§ **Your assignment**: Please copy every record below exactly, leaving out the pictures.
--- --- ---
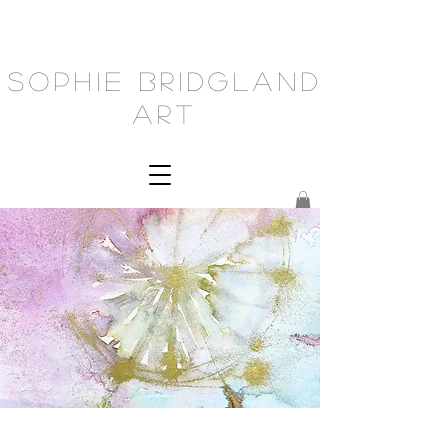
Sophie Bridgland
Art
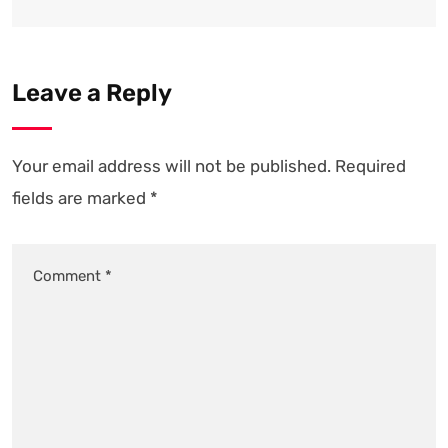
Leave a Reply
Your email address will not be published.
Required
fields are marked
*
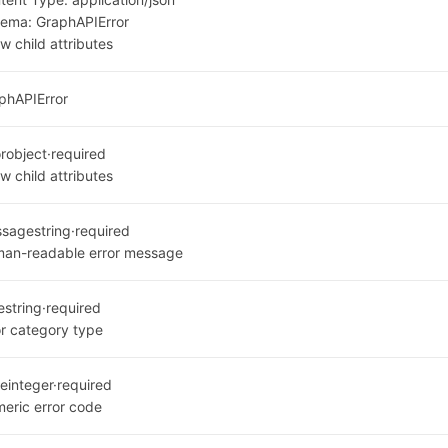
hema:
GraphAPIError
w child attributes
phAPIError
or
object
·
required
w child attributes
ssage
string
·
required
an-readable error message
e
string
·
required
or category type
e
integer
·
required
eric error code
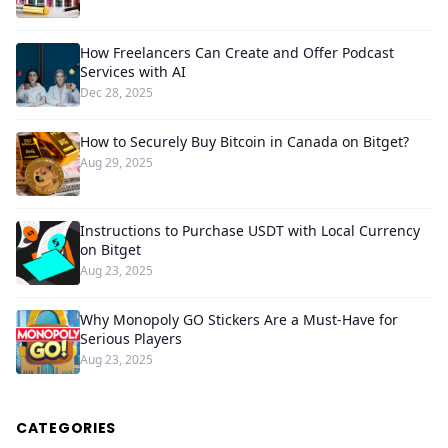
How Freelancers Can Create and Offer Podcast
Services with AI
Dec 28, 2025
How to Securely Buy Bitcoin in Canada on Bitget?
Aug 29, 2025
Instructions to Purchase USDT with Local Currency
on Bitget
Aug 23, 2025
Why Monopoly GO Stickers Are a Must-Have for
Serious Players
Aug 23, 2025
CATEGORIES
--- --- ---
§ **Written response**:
Sophie Bridgland
Art
Leave a Reply
Your email address will not be published.
Required
fields are marked
*
hema:
GraphAPIError
w child attributes
phAPIError
or
object
·
required
w child attributes
ssage
string
·
required
an-readable error message
e
string
·
required
or category type
e
integer
·
required
eric error code
How Freelancers Can Create and Offer Podcast
Services with AI
Dec 28, 2025
How to Securely Buy Bitcoin in Canada on Bitget?
Aug 29, 2025
Instructions to Purchase USDT with Local Currency
on Bitget
Aug 23, 2025
Why Monopoly GO Stickers Are a Must-Have for
Serious Players
Aug 23, 2025
CATEGORIES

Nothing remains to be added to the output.